本文致力于精细运动想象脑-机接口的机械臂控制系统的设计与优化,论文的主要工作和创新点归纳如下:

1.   本研究搭建了一套基于精细运动想象脑-机接口的机械臂控制系统。该系统通过解码单侧肢体不同关节的精细运动想象脑电图模式,并结合咬牙的脑电信号检测,实现了二维平面内对目标物体的抓取。系统分为三个主要部分:数据采集平台、数据预处理与算法平台、机械臂控制系统。数据采集平台实现对脑电信号的收集,并配备了视觉及听觉刺激模块,以满足不同模式下脑电数据采集需求;采集到的脑电信号通过TCP/IP协议传输至数据预处理与算法处理平台,该平台进行实时预处理与解码,并将解码结果传递至机械臂控制系统中;机械臂控制系统根据接收到的解码结果,执行预设动作,从而实现对机械臂的控制。该系统不仅为运动障碍患者提供了一种新型交互方法,而且可以为中风康复患者提供更加精细的康复训练方式。

2.   为了实现使用者对外设控制系统的高效控制,本研究基于自主搭建的基于精细运动想象脑-机接口的机械臂控制系统,设计了一套单侧肢体精细运动想象任务的多阶段训练范式,并采集了共计22名被试,66人次的实验数据。该范式由视觉反馈训练和三阶段的控制实验组成,首先,通过视觉反馈训练增强被试在精细运动想象的脑电信号可区分性,然后,三个渐进式的控制实验帮助被试通过想象精细运动和执行咬牙来控制机械臂。实验结果显示,视觉反馈训练实验有效地增强了被试在精细运动想象任务中的信号可区分度(p<0.1)。此外,在控制实验中,被试操作机械臂完成任务的效率也得到了显著提高(p<0.1),该范式为精细运动想象脑-机接口系统的使用者训练提供了指导。

3.   针对单侧肢体精细运动想象任务解码中准确率较低的问题,本研究提出了基于多频带黎曼特征与卷积神经网络联合的解码方法。该方法利用脑电数据的时频空特性,设计多频带黎曼流形进行特征提取,并且基于卷积神经网络的特征提取网络进一步挖掘高维特征,进行精细运动想象任务解码。在对自采的单侧肢体精细运动想象实验数据进行离线及在线测试中,我们的模型在精细肢体运动想象的解码任务中显示出优异的性能,不仅离线准确率达到了84.38%,在两组控制实验中也分别获得了74.54%76.59%的准确率,显著优于传统方法,为推动精细运动想象脑-机接口系统的实际应用提供了技术支持。

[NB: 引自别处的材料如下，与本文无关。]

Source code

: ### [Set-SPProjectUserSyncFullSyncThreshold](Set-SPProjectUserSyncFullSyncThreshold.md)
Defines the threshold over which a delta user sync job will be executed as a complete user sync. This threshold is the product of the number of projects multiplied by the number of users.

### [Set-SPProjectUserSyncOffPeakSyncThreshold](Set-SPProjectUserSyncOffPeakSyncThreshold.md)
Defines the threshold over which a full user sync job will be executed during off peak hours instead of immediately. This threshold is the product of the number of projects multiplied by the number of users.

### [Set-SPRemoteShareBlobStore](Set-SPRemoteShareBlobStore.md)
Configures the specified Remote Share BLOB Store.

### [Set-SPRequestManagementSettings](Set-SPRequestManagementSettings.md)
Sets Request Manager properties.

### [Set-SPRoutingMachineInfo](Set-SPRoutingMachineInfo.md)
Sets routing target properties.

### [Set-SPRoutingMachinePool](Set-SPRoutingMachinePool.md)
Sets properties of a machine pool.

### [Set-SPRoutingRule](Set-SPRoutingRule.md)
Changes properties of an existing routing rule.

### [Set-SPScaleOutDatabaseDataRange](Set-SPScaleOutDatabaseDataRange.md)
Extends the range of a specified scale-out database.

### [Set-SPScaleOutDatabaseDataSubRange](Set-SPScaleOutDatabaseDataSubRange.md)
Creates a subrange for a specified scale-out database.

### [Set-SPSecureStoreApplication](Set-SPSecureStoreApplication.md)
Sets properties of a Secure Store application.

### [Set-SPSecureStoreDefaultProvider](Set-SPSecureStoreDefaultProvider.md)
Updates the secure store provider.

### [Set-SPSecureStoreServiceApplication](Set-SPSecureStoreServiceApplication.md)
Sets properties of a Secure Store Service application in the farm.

本文面向精细运动想象脑-机接口中,系统集成与测试验证方面的研究匮乏的问题,搭建了一套基于精细运动想象脑-机接口的机械臂控制系统,设计了多阶段训练范式,采集和分析了脑电和任务数据,并设计了精细运动想象解码算法,缓解了想象任务与外部设备输出模式之间的不一致性问题,为进一步拓展运动想象脑-机接口在康复治疗领域的应用提供关键的技术支撑。

Other Abstract

Brain-computer interface (BCI) technology aims to establish a bidirectional information pathway between the brain and external environmental devices. By decoding brain signals and providing feedback stimulation, it accomplishes specified tasks or repairs neural functions without relying on peripheral nervous and muscular tissues. Among these, BCIs based on motor imagery have broad application prospects in rehabilitation medicine and the enhancement of motor abilities. In the demand for precise control over external devices, fine motor imagery tasks have emerged as a critical research focus within the field of motor imagery. These tasks are preferred over simpler limb imagery tasks, which may lead to discrepancies between intended movements and actual device commands, due to their significant potential in enhancing device control precision and expanding the operational command set.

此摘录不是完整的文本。